Well today was a great day again!  Jack's levels are down to 6.1. Which means fingers crossed they will remove the lights tomorrow.  Jack has an awesome nurse Candy and she said she will beg the doctors for Jack to have them removed so we can take the shades away.  I did skin to skin with Jack for the first time today.  It's an amazing feeling holding your bare skined child to your bare skined chest.  It's just amazing.  Jack is still having a few heart rate drops but Candy said that as the days go on and he gets stronger and more mature he should stop those.  It's so hard leaving each time, but it's a good feeling knowing that the nurses are there and they are so caring.  Jack was up to 28 cc's of breast milk.  Almost one whole ounce.  In one week he went from 2 cc's to 28!  :)  What a big boy! Today Aunt Bev came to the hospital with me.

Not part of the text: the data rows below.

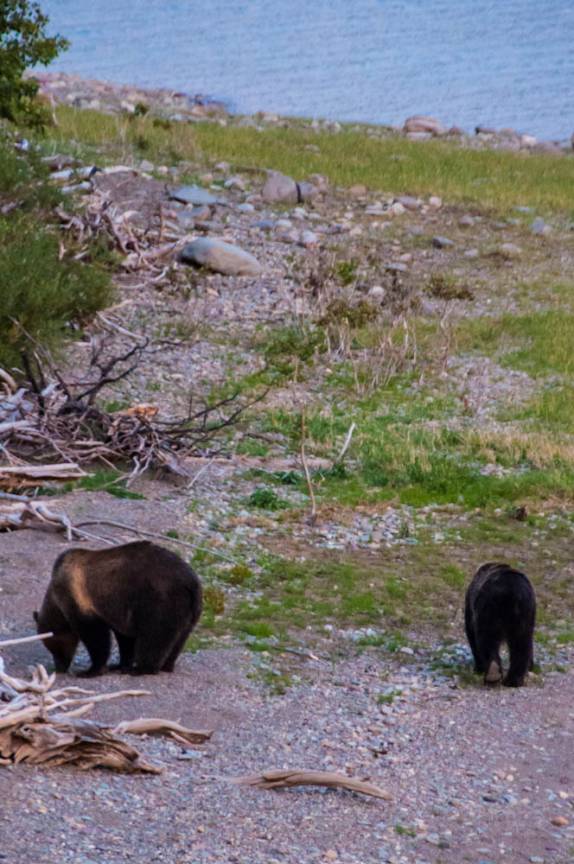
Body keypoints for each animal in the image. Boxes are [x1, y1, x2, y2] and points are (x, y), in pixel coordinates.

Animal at [34, 541, 202, 677]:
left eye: (54, 647)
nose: (59, 668)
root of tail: (191, 583)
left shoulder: (81, 600)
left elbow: (96, 636)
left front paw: (91, 670)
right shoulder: (119, 612)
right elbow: (125, 638)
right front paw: (119, 664)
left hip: (160, 600)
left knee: (155, 636)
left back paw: (142, 669)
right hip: (189, 611)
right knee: (179, 638)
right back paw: (167, 665)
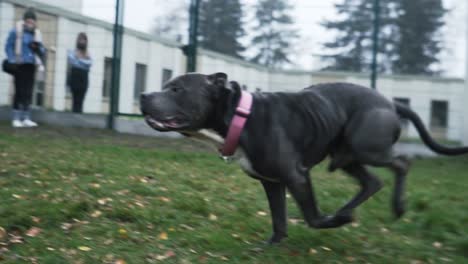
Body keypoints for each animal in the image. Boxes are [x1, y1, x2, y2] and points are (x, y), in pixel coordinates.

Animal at [140, 72, 468, 243]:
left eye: (177, 88)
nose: (143, 96)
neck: (239, 116)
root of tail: (390, 102)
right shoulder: (272, 182)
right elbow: (278, 217)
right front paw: (273, 244)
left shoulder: (296, 175)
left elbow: (312, 217)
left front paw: (332, 222)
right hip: (345, 156)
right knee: (372, 182)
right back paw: (347, 211)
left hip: (366, 147)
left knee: (402, 163)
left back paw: (395, 207)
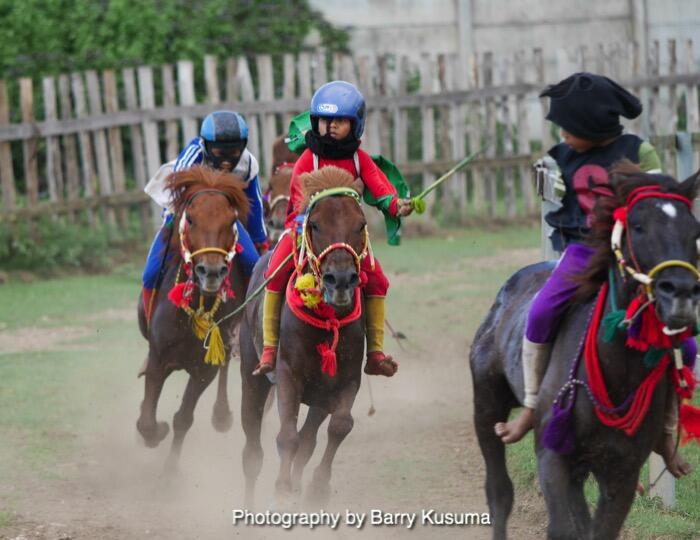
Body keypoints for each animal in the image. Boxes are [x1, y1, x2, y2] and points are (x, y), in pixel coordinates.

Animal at [137, 167, 249, 470]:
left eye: (231, 220)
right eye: (190, 218)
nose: (211, 271)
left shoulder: (203, 370)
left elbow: (183, 418)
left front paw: (170, 471)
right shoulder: (159, 357)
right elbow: (147, 420)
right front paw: (155, 429)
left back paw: (222, 415)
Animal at [241, 165, 370, 506]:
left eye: (360, 224)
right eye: (315, 224)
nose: (341, 279)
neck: (326, 322)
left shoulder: (342, 381)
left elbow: (338, 426)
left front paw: (317, 487)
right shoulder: (288, 374)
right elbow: (287, 437)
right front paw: (283, 487)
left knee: (309, 438)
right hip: (252, 374)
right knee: (252, 445)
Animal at [470, 167, 700, 536]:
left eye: (694, 231)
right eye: (638, 226)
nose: (680, 292)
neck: (617, 371)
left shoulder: (622, 471)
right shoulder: (554, 456)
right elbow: (563, 527)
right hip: (486, 402)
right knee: (499, 491)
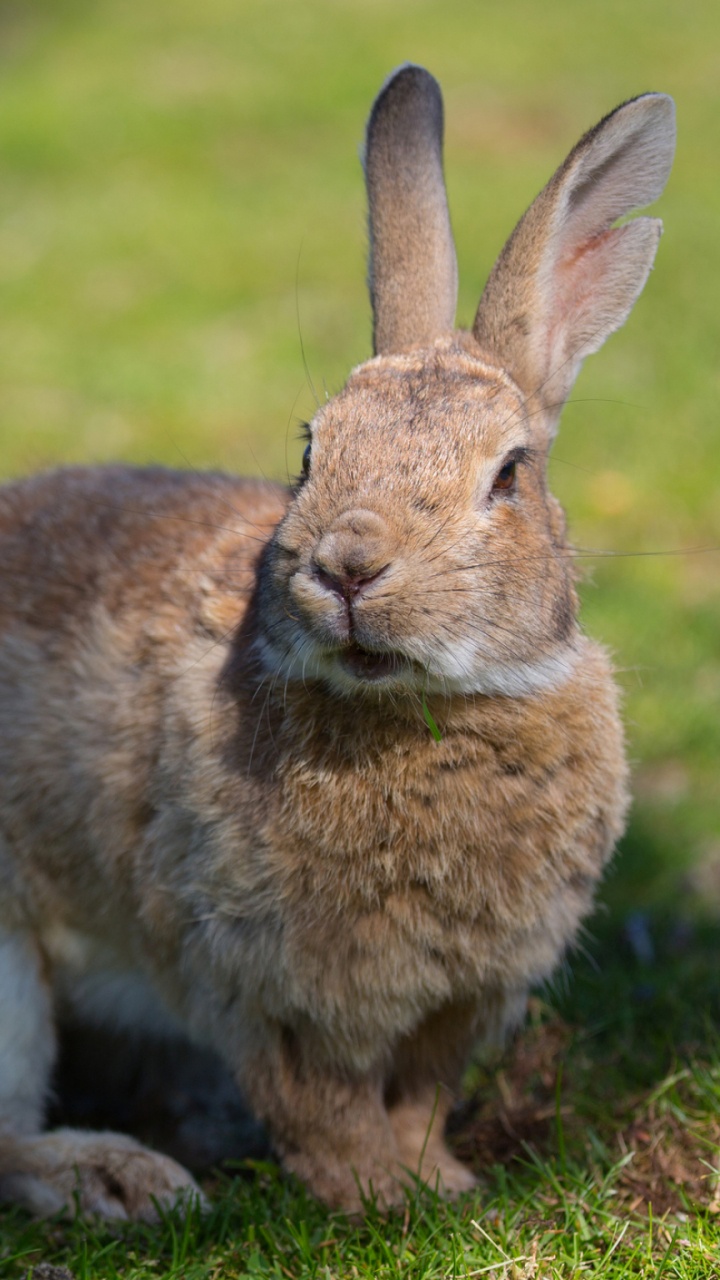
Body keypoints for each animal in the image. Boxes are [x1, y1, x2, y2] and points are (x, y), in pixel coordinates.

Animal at [0, 64, 675, 1219]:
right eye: (312, 448)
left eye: (508, 475)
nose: (350, 565)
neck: (420, 715)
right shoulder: (264, 985)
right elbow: (324, 1105)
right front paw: (373, 1197)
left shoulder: (461, 1000)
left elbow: (417, 1097)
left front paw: (440, 1182)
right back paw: (122, 1180)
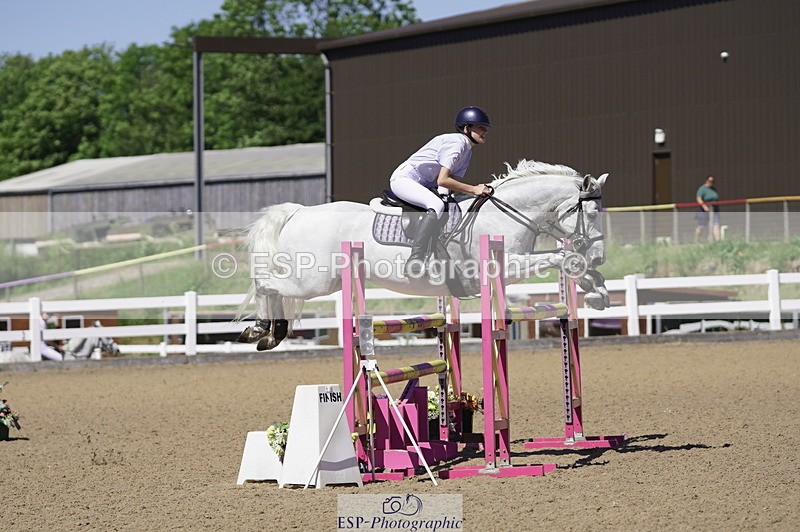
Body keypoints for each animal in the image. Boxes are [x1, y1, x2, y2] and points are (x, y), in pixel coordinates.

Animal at [237, 159, 610, 350]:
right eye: (592, 214)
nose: (600, 256)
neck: (505, 213)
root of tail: (299, 211)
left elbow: (568, 261)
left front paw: (597, 290)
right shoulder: (499, 267)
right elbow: (562, 258)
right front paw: (590, 282)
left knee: (270, 285)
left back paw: (267, 333)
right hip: (314, 282)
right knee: (266, 283)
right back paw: (263, 331)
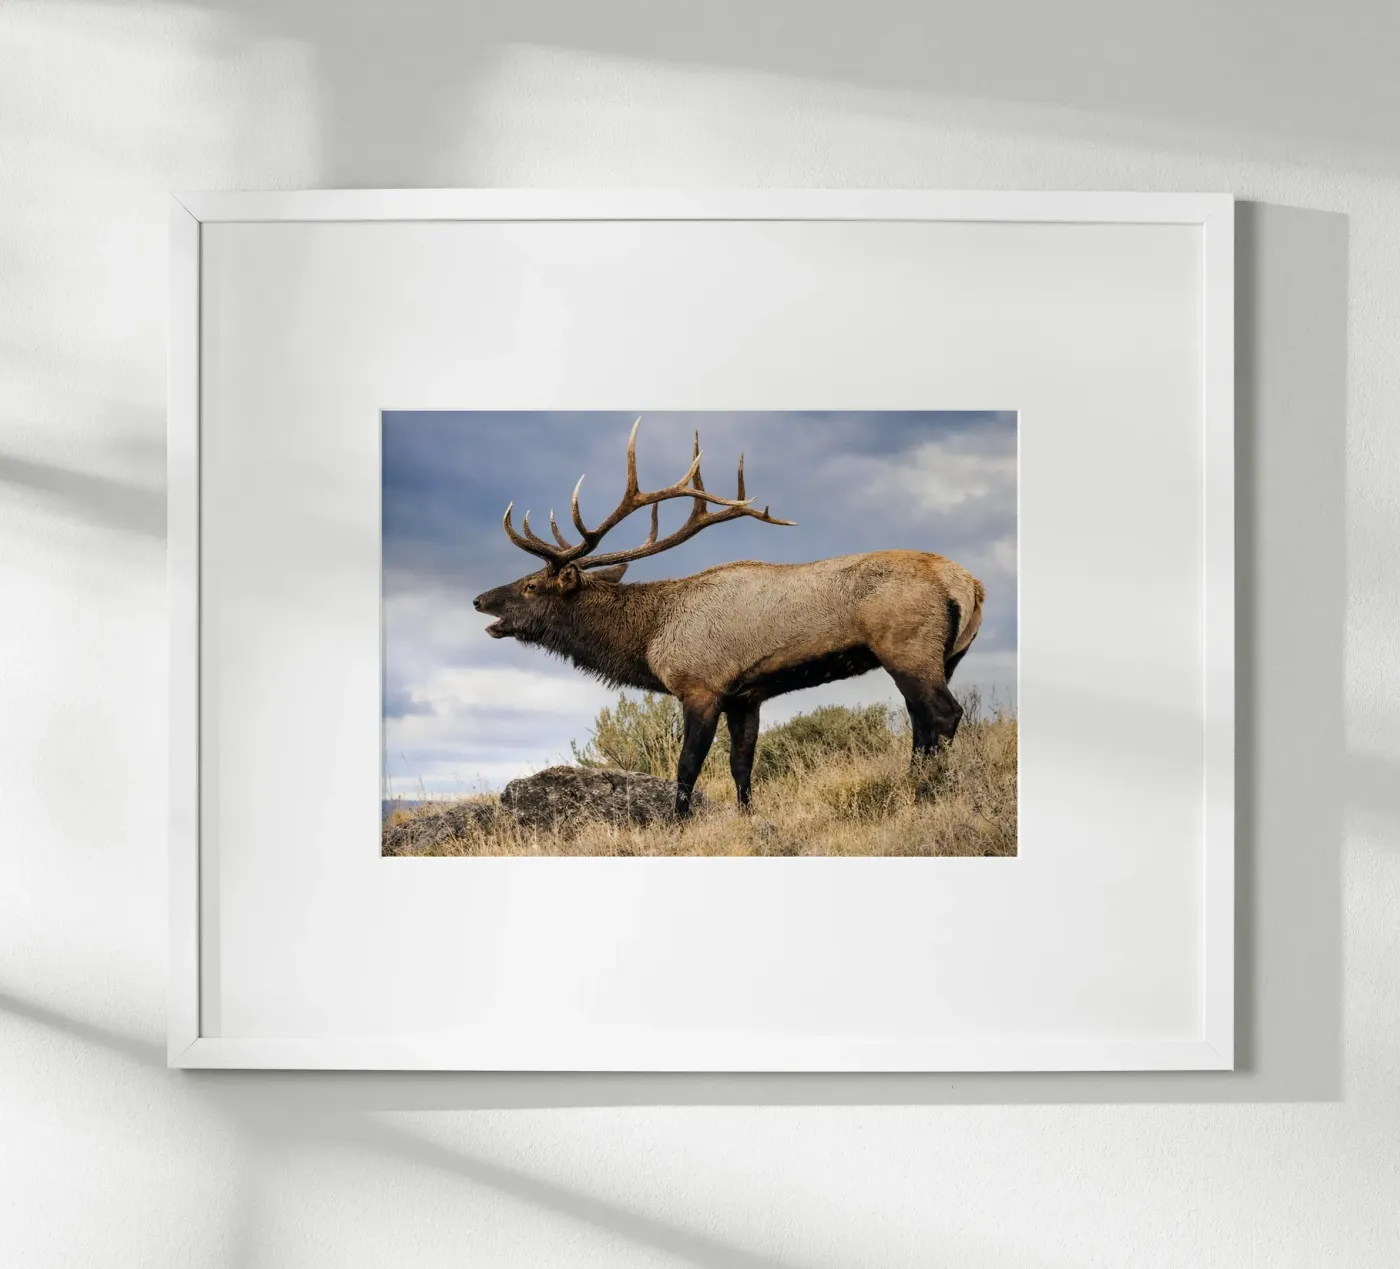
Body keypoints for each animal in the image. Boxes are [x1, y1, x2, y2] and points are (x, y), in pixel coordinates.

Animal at [472, 419, 985, 818]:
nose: (479, 600)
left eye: (531, 585)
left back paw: (925, 792)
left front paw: (677, 824)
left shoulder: (701, 686)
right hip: (948, 656)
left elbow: (687, 767)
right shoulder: (746, 697)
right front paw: (745, 816)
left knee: (943, 714)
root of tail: (970, 586)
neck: (650, 639)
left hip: (907, 647)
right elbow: (742, 766)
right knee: (921, 721)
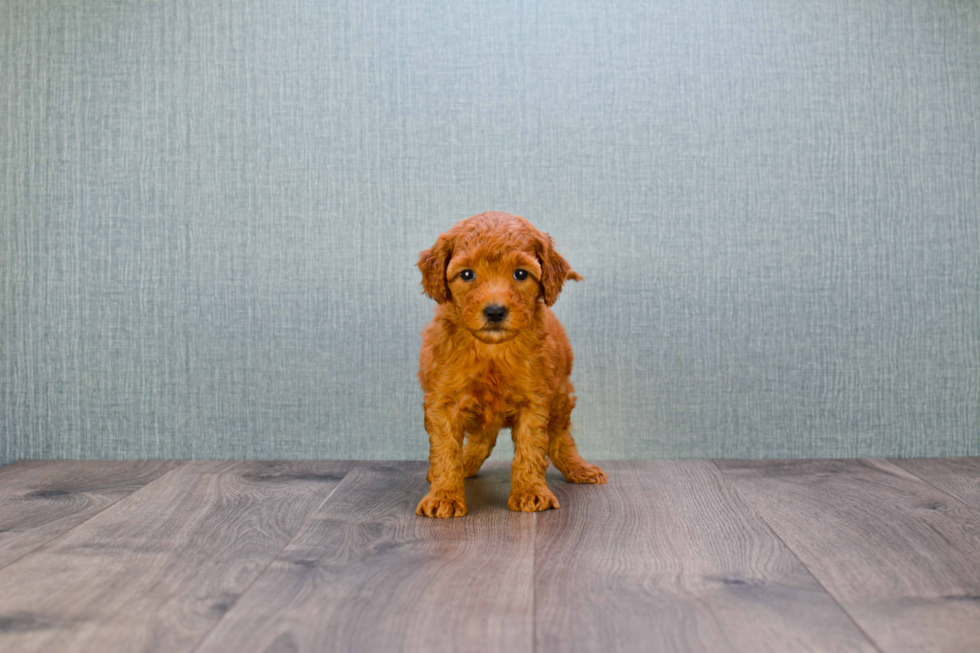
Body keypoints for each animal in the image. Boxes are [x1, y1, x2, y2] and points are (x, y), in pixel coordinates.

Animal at [414, 211, 604, 516]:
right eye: (467, 274)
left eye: (520, 274)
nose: (494, 312)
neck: (491, 350)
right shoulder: (443, 402)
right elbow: (445, 451)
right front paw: (444, 495)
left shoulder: (534, 401)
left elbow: (530, 447)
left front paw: (530, 491)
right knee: (482, 440)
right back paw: (465, 465)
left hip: (561, 397)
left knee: (561, 438)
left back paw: (578, 468)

Tuesday, November 23, 2010

ONE WEEK OLD!!!

Well it's hard to believe that Jack has already been born for one week!  It feels like just yesterday.  The days kind of run into each other.  Brian and I got to see Jack today because Brian was off work.  I held Jack for about 30 minutes.  He is up to 23 cc's of food.  His blood levels are down to 7.1.  The doctor didn't write orders for him to be removed from the lights.  I can't wait until they take them away.  Jack has the prettiest eyes and I know he hates those shades.  He is always pulling at them.  He is such a wiggle worm.  It's so cute to watch him stretch out real big.  He has such long limbs.  Tomorrow I'm going to start skin to skin with him.  I can't wait to feel my handsome boy against me.  I also got to kiss Jack for the first time today.  Brian was going to hold Jack, but he woke up with a little cough so we wanted to be safe than sorry so he is going to wait until Thursday to hold.  If he is over the cough.  All in all it's been a great day.  I can't wait until tomorrow.  Thanks for the thoughts and prayers.